Here's our current problem: They do not ever ask to visit us; instead, they expect an explicit invitation from us for a specific date. When they schedule visits with my sister-in-law, they don't check with us about the dates. When the dates don't work for us, they imply that we should feel bad for not being available.
Spending time with them is stressful for me, especially hosting them. My husband has talked to his mom about feeling left out, but so far, nothing has changed. Do we need to try again, try something different, or let it go (until we have children, when they might have more interest in seeing us)?
-- Tired of in-law drama
A: I have a different take on when they "crossed the line." I see it as their proposing a practical way to visit both of their children's families -- enjoy Grandkid by day, you two by night -- with four added bonuses: (1) The newish parents get to wrangle their toddler to bed without the Eyes of the Family upon them; (2) The grandparents get a breather from toddler life, which can be exhausting; (3) The no-kids family is included as more than a guest to the kid party; (4) You get credit for hosting your in-laws while having them in your home on a very limited basis.

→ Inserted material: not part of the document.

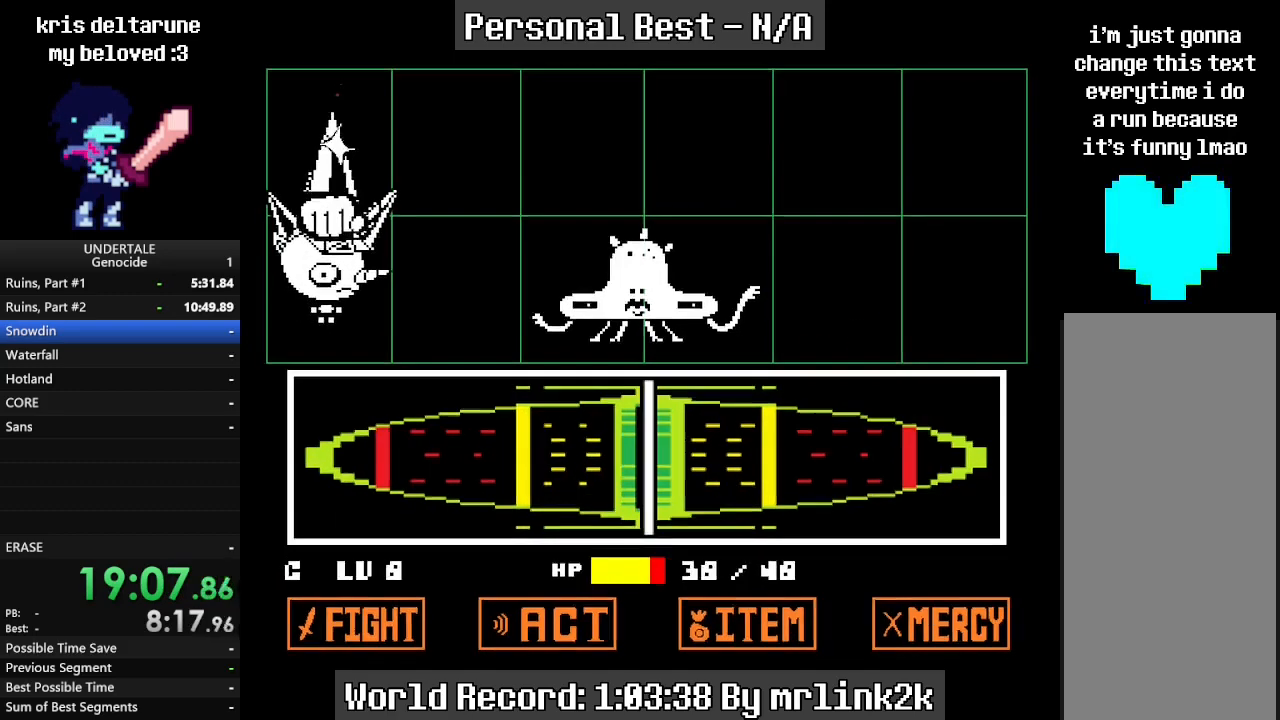
{"keys": [], "events": [[33, "return", "down"], [100, "return", "up"], [133, "return", "down"], [200, "return", "up"]]}
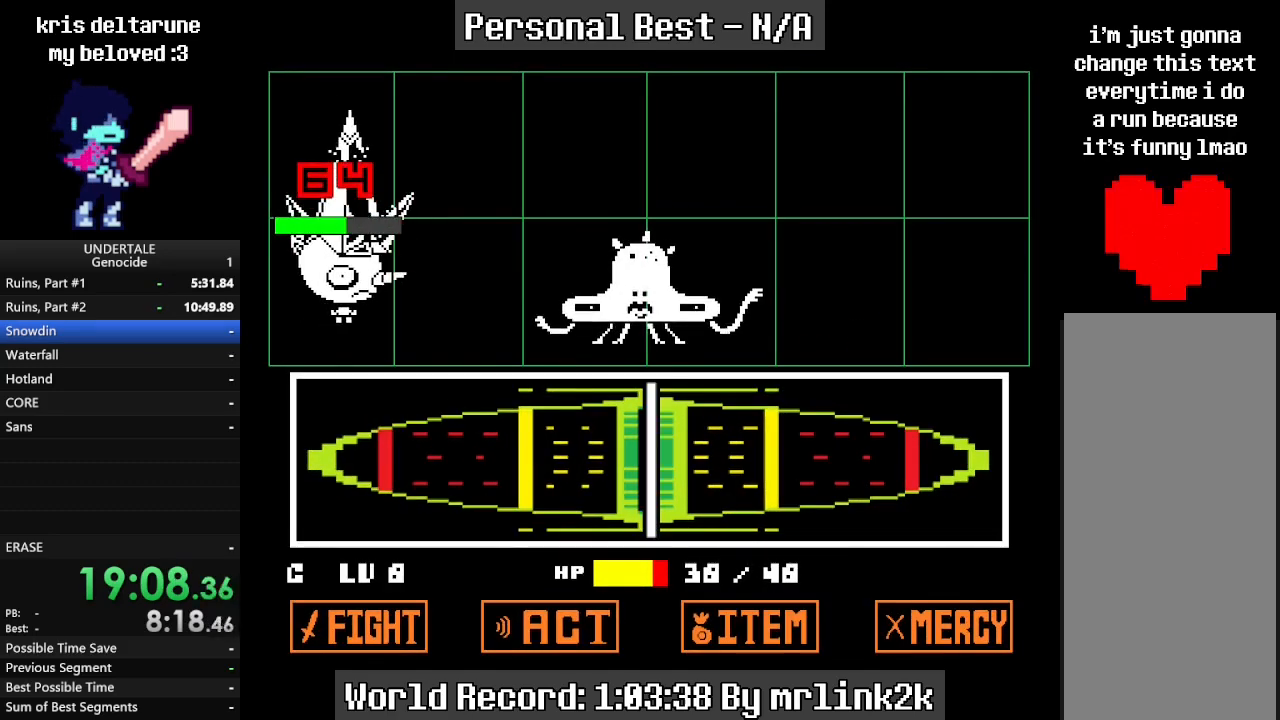
{"keys": [], "events": [[67, "return", "down"], [167, "return", "up"], [267, "return", "down"], [300, "return", "up"], [400, "return", "down"], [433, "return", "up"]]}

And for proposing this pragmatic coup, your in-laws got slapped on the wrists. I certainly don't condone slapping you back in retaliation, which their guilt-tripping resembles. But, I think they can be forgiven for being confused about what exactly you want from them. Last time they asked to visit you, they got "gently" corrected, and now you're annoyed that they don't ask to visit you?
So please entertain the possibility that they had a good idea. It won't erase your in-law problems, but it will allow equilibrium.